To many, Elizabeth, New Jersey is a pleasant, quiet town of about 130,000 between the Passaic and Raritan Rivers, just across the Arthur Kill from Staten Island, home to hundreds of commuter families and the ever-popular IKEA home furnishings store. But Elizabeth is much more than that. From its start as the first permanent British settlement in New Jersey, the town has been steeped in rich history—and as a result of the community's commitment to preserving that history, Elizabeth has inherited beautiful architecture, cultural events, and a sense of itself that few suburban cities can boast.
"The City of Elizabeth is really noted for the beginnings of the state of New Jersey," says Michael Yesenko, the Union Township historian. "It was, among other things, the first state capital of New Jersey, the home of the state's first governor, and the home of the first Colonial Assembly and Council meeting."
Ye Olde Elizabethtown
Elizabeth got its start in the fall of 1664 when, at the behest of Colonel Richard Nicolls—Governor of the North American Territories at the time—a quartet of British traders calling themselves the Elizabethtown Associates purchased 500,000 acres of land west of Newark Bay from the Lenape Indians. According to local records, the purchase price of the land was "twenty fathoms of trading cloth, two 'made' coats, two guns, two kettles, ten bars of lead, 20 handsful of powder, and 400 fathoms of white wampum." By the following spring, the traders had laid official claim to their new acquisition by erecting four houses on the land and laying the groundwork for a permanent settlement.
Some confusion arose, however, when in the summer of 1665, another group of settlers showed up under the leadership of one Philip Carteret, claiming ownership of the land the Elizabethtown Associates and their families and servants had been occupying. As it turns out, unbeknownst to Governor Nicolls, mere months after he had authorized the purchase of the land from the Indians, the Duke of York had given what was to eventually become the entire state of New Jersey—including the land around Elizabeth—to Carteret's uncle and the Lord John Berkeley, who promptly named Carteret Governor of New Jersey and sent him to settle the new land posthaste.

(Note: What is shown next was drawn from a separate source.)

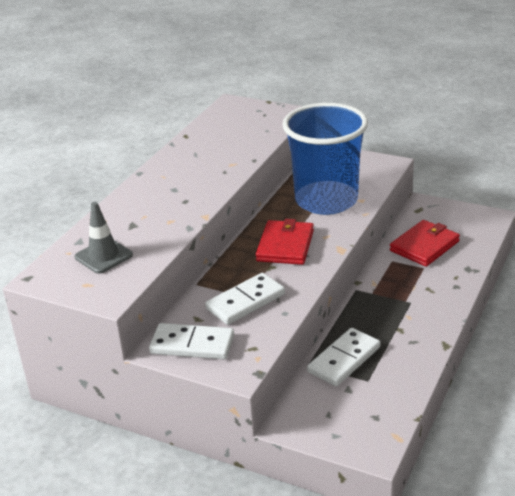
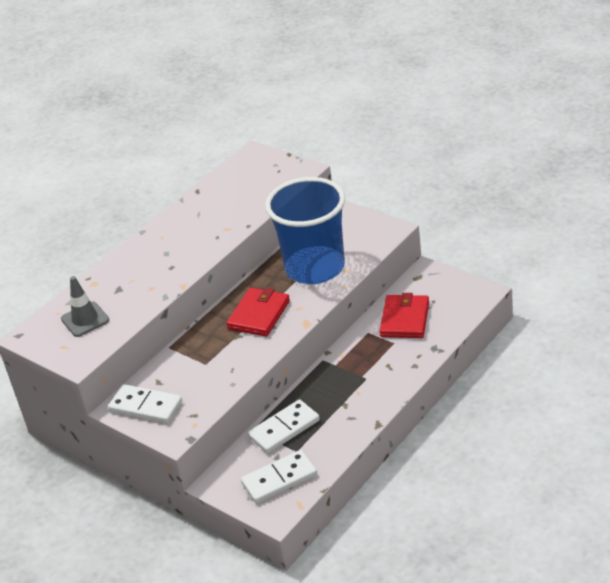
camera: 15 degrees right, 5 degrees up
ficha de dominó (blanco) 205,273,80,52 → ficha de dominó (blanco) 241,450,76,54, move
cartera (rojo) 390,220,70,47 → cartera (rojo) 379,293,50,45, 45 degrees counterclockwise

Needless to say, the existing settlers were nonplussed by the new arrivals, but Nicolls and Carteret managed to make an uneasy peace, and the two groups united to found Elizabethtown. In the ensuing months and years, homes, shops, and a church were built, and by 1668, the settlement was named the provincial capital of New Jersey—though thanks to ongoing legal battles over the long-standing questions of ownership, the city wasn't officially chartered and incorporated until 1855.